We tested eight core assumptions about filesystem I/O performance and presented the results to a room of filesystem hackers and a few database specialists. Some important things to remember about our tests: we were testing I/O only - no tuning had been done on the hardware, filesystem defaults or for Postgres - and we did not take reliability into account at all. Tuning the database and filesystem defaults will be done for our next round of tests.
Filesystems we tested were ext2, ext3 (with or without data journaling), xfs, jfs, and reiserfs.
Briefly, here are our assumptions, and the results we presented:
- RAID5 is the worst choice for a database. Our tests confirmed this, as expected.
- LVM incurs too much overhead to use. Our test showed that for sequential or random reads on RAID0, LVM doesn't incur much more overhead than hardware or software RAID.
- Software RAID is slower. Same result as LVM for sequential or random reads.
- Turning off 'atime' is a big performance gain. We didn't see a big improvement, but you do generally get 2-3% improvement "for free" by turning atime off on a filesystem.
- Partition alignment is a big deal. Our tests weren't able to prove this, but we still think it's a big problem. Here's one set of tests demonstrating the problem on Windows-based servers.
- Journaling filesystems will have worse performance than non-journaling filesystems. Turn the data journaling off on ext3, and you will see better performance than ext2. We polled the audience, and nearly all thought ext2 would have performed better than ext3. People in the room suggested that the difference was because of seek-bundling that's done in ext3, but not ext2.
- Striping doubles performance. Doubling-performance is a best-case scenario, and not what we observed. Throughput increased about 35%.
- Your read-ahead buffer is big enough. The default read-ahead buffer size is 128K. Our tests, and an independent set of tests by another author, confirm that increasing read-ahead buffers can provide a performance boost of about 75%. We saw improvement leveling out when the buffer is sized at 8MB, with the bulk of the improvement occurring up to 1MB. We plan to test this further in the future.

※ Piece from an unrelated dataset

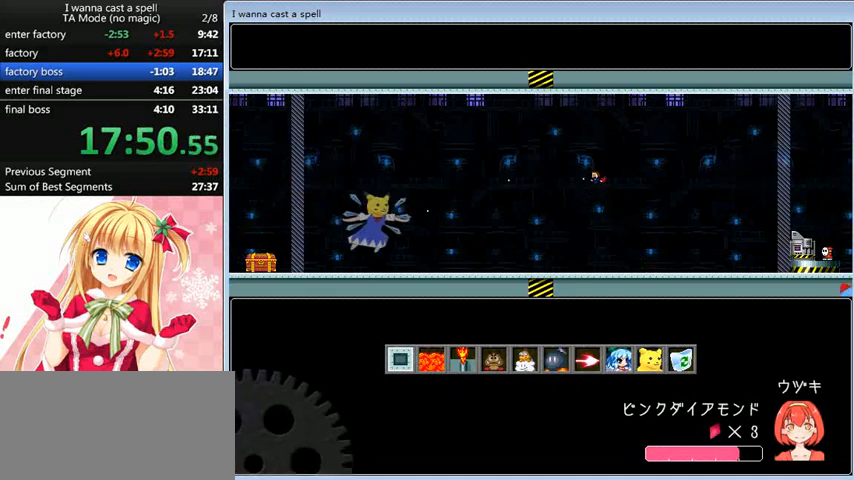
{"keys": ["left"], "events": [[40, "z", "down"], [80, "z", "up"], [200, "z", "down"], [240, "right", "down"], [240, "z", "up"], [400, "left", "down"], [400, "right", "up"]]}
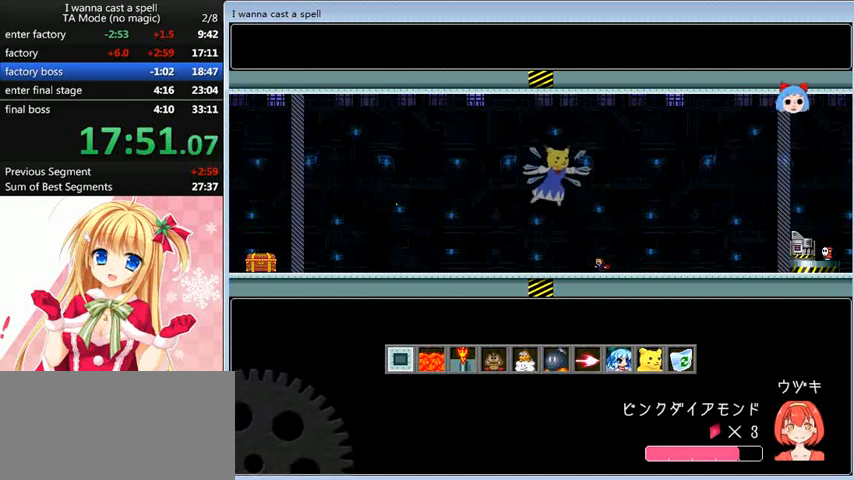
{"keys": ["right"], "events": [[280, "left", "up"], [280, "right", "down"]]}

All the data from these tests is available on the Postgres Developers wiki.
Our hope is that someone in the Linux filesystem community takes up these tests and starts to produce them for other hardware, and on a more regular basis. We did have 3 people interested in running their own tests on our hardware from the talk! In the future, we plan to focus our testing most on Postgres performance.
Mark Wong and Gabrielle will be presenting this talk again, with a few new results, at the PostgreSQL Conference West.